Plus encore, le collectionneur entend faire acte de créateur, et élève son musée personnel au
rang d'oeuvre d'art. Le choix des objets, leur disposition, l'attention portée à l'harmonie des couleurs
et des motifs, tout concourt à transformer la collection en une réussite d'ordre esthétique (voir
extrait du Journal des Goncourt).
III/ Le collectionneur inventeur de patrimoine, la collection privée comme facteur de
redéfinition des limites patrimoniales :
Il faut maintenant s'interroger sur les motivations qui peuvent pousser à transmettre sa
collection, non dans le cadre familial et privé, mais bien dans celui d'institutions publiques,
notamment des musées ou des bibliothèques. Rappelons que, par métonymie, la collection renvoie
toujours au collectionneur, dont elle marque en quelque sorte le prolongement matériel. Dans cette
perspective, le don et le legs pourraient correspondre à la fois à la hantise de la dispersion et à
l'espoir d'une reconnaissance collective.
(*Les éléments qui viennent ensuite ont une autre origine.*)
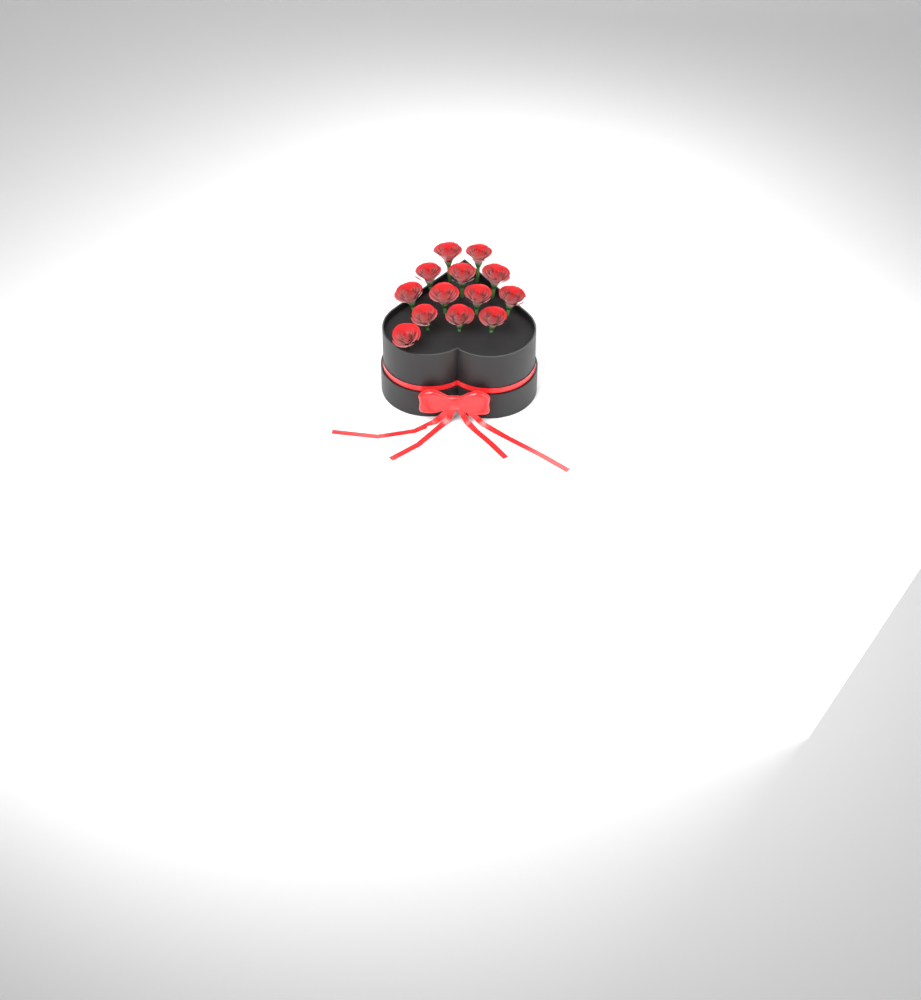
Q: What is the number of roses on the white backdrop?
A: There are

La dispersion est en effet particulièrement redoutée des collectionneurs, qui y voient une
forme de démembrement ; la vente publique constitue à cet égard une expérience proprement
traumatisante. Or, les musées peuvent avoir vocation à accueillir des collections privées tout en
préservant leur intégrité, voire à leur attribuer un espace privilégié qui consacrera, par-delà la mort
du collectionneur, la spécificité de ses travaux.
Par ailleurs, la perspective de voir sa collection partie prenante du patrimoine national
permet d'y voir, non pas une dépossession, mais bien une forme de sacre posthume, la nation toute
entière adoubant en quelque sorte les recherches auxquelles le collectionneur a voué sa vie. Voir le
cas du don Paul Lacroix à la bibliothèque publique de Montpellier entre 1879 et 1884.
Pour finir, soulignons le rôle de précurseur endossé par certains collectionneurs qui n'ont pas
hésité à se pencher sur des catégories d'objets, des époques ou des sujets délaissés par les
institutions patrimoniales de leur temps. Pensons aux Goncourt et à leur rôle dans le regain d'intérêt
que connut le 18ème siècle français, ou aux collectionneurs de faïence, qui élevèrent l'artisanat d'art
à une forme de dignité encore inédite. Par leurs dons, les « amateurs » contribuent ainsi à redéfinir
en permanence les contours de notre patrimoine, et à en questionner la pertinence.